My recommendation is going with Open JDK8. Note: you will have to perform this step for all machines involved.
#Install spark on windows with jupyter install#
#Install spark on windows with jupyter windows 10#
I have not seen Spark running on native windows so far.įor this tutorial I have used a MacBook Air with Ubuntu 17.04 and my desktop system with Windows 10 running Linux Subsystem for Windows (yeah!) with Ubuntu 16.04 LTS.
![install spark on windows with jupyter install spark on windows with jupyter](https://i.bosity.com/product_img/274/52046187/52046187_10_image.jpg)
![install spark on windows with jupyter install spark on windows with jupyter](https://i0.wp.com/exitcondition.com/wp-content/uploads/2019/04/Apache-Spark-Download-Page.png)

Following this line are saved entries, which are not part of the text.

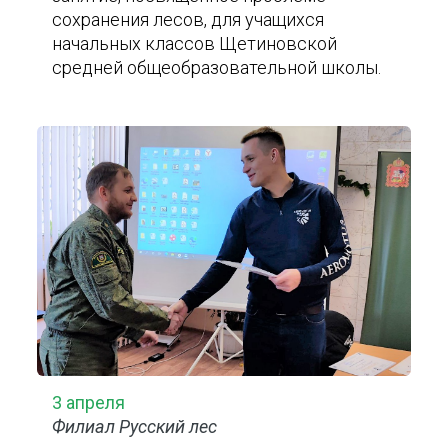
сохранения лесов, для учащихся
начальных классов Щетиновской
средней общеобразовательной школы.
3 апреля
Филиал Русский лес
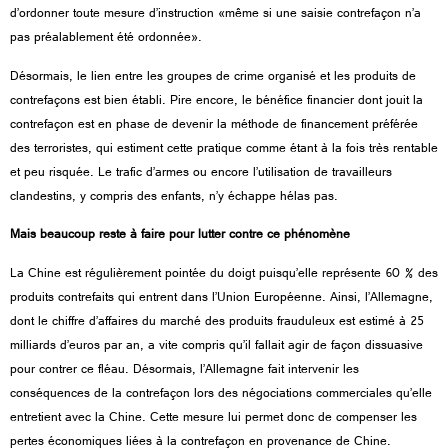
d’ordonner toute mesure d’instruction «même si une saisie contrefaçon n’a
pas préalablement été ordonnée».
Désormais, le lien entre les groupes de crime organisé et les produits de
contrefaçons est bien établi. Pire encore, le bénéfice financier dont jouit la
contrefaçon est en phase de devenir la méthode de financement préférée
des terroristes, qui estiment cette pratique comme étant à la fois très rentable
et peu risquée. Le trafic d’armes ou encore l’utilisation de travailleurs
clandestins, y compris des enfants, n’y échappe hélas pas.
Mais beaucoup reste à faire pour lutter contre ce phénomène
La Chine est régulièrement pointée du doigt puisqu’elle représente 60 % des
produits contrefaits qui entrent dans l’Union Européenne. Ainsi, l’Allemagne,
dont le chiffre d’affaires du marché des produits frauduleux est estimé à 25
milliards d’euros par an, a vite compris qu’il fallait agir de façon dissuasive
pour contrer ce fléau. Désormais, l’Allemagne fait intervenir les
conséquences de la contrefaçon lors des négociations commerciales qu’elle
entretient avec la Chine. Cette mesure lui permet donc de compenser les
pertes économiques liées à la contrefaçon en provenance de Chine.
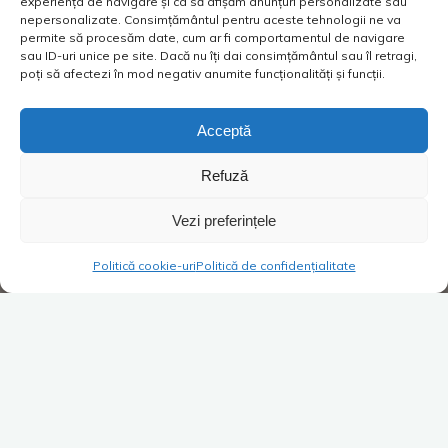
experiența de navigare și ca să afișăm anunțuri personalizate sau
nepersonalizate. Consimțământul pentru aceste tehnologii ne va
permite să procesăm date, cum ar fi comportamentul de navigare
sau ID-uri unice pe site. Dacă nu îți dai consimțământul sau îl retragi,
poți să afectezi în mod negativ anumite funcționalități și funcții.
Acceptă
Refuză
Vezi preferințele
Politică cookie-uri
Politică de confidențialitate
Costică
SuperBlog
Lasă un comentariu
Sarmale de post cu cuș cuș la
întâlnire.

Parallel computing: you use not one but many computers to speed your calculations.
![install spark on windows with jupyter install spark on windows with jupyter](https://miro.medium.com/max/1200/1*O372tkXzgxk2O5-5V3wXpg.jpeg)
Spark gives you two features you need to handle these data monsters: Even with a powerful computer it is crazy. Now think that you have to process a 1Tb (or bigger) dataset and train a ML algorithm on it. You will probably load the entire dataframe using Pandas, R or your tool of choice and after some quick cleaning and visualization you will be almost done with no major hassles related with computing performance if you are using a proper computer (or cloud infrastructure). Why do you need something like Spark? Think for example about a small dataset that fit easily into memory, let’s say some Gb maximum. Spark is a framework to make computations with large amounts of data.